Мальчишка врать органически не умел и к чужой лжи относился трагично, потому что беспомощно страдал от нее...

Задумчиво проводил он меня до дверей Эрмитажа. Мы оба любили этот огромный мир, безукоризненно прекрасный среди безобразной, тяжкой советской действительности. Для меня работа там была второй жизнью, для него — это была фантастическая страна, полная неизвестного, в которой, как по волшебству, вдруг что-то становилось понятным и страшно интересным. Сначала он знал только игрушки из Танагры: лошадки, лебеди, смешные карлики, человечки с привешенными ногами и руками. Каждый раз он с волнением бежал к витрине — все ли на месте? Расплывался от радости и стоял, приплюснув нос к стеклу. Потом любимым стал зал Зевса, — огромный бог с курчавой бородой и золотым орлом, сатиры с рожками, Меркурий. В последнее время он увлекся рыцарями и был вне себя от счастья, когда ему позволяли надеть шлем.

(Задания)
(1) Что мальчику позволяли надеть в Эрмитаже, когда он увлекся рыцарями, согласно отрывку об Эрмитаже?
(2) Перепишите из отрывка об Эрмитаже точный фрагмент, начиная со слов «Задумчиво проводил он» и заканчивая словами «позволяли надеть шлем.» включительно.

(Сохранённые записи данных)

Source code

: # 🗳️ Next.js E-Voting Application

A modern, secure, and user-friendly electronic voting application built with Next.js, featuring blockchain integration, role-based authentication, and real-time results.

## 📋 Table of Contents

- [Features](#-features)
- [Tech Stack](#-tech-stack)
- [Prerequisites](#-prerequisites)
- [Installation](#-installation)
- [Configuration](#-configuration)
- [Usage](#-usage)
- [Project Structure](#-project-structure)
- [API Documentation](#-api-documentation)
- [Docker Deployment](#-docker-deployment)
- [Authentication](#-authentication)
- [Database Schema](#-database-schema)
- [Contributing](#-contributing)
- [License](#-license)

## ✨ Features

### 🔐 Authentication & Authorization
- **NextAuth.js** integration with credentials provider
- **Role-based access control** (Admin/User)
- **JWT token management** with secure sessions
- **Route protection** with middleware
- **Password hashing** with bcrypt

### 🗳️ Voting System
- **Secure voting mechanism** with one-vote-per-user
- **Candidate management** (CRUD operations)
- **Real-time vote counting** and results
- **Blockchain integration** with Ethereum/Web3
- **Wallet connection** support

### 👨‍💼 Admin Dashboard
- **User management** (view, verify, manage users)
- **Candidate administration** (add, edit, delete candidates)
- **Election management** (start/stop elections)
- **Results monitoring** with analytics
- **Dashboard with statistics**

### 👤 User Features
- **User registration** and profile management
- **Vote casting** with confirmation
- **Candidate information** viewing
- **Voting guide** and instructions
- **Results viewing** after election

(Ответы)
(1) Ему позволяли надеть шлем.

(2)
Задумчиво проводил он меня до дверей Эрмитажа. Мы оба любили этот огромный мир, безукоризненно прекрасный среди безобразной, тяжкой советской действительности. Для меня работа там была второй жизнью, для него — это была фантастическая страна, полная неизвестного, в которой, как по волшебству, вдруг что-то становилось понятным и страшно интересным. Сначала он знал только игрушки из Танагры: лошадки, лебеди, смешные карлики, человечки с привешенными ногами и руками. Каждый раз он с волнением бежал к витрине — все ли на месте? Расплывался от радости и стоял, приплюснув нос к стеклу. Потом любимым стал зал Зевса, — огромный бог с курчавой бородой и золотым орлом, сатиры с рожками, Меркурий. В последнее время он увлекся рыцарями и был вне себя от счастья, когда ему позволяли надеть шлем.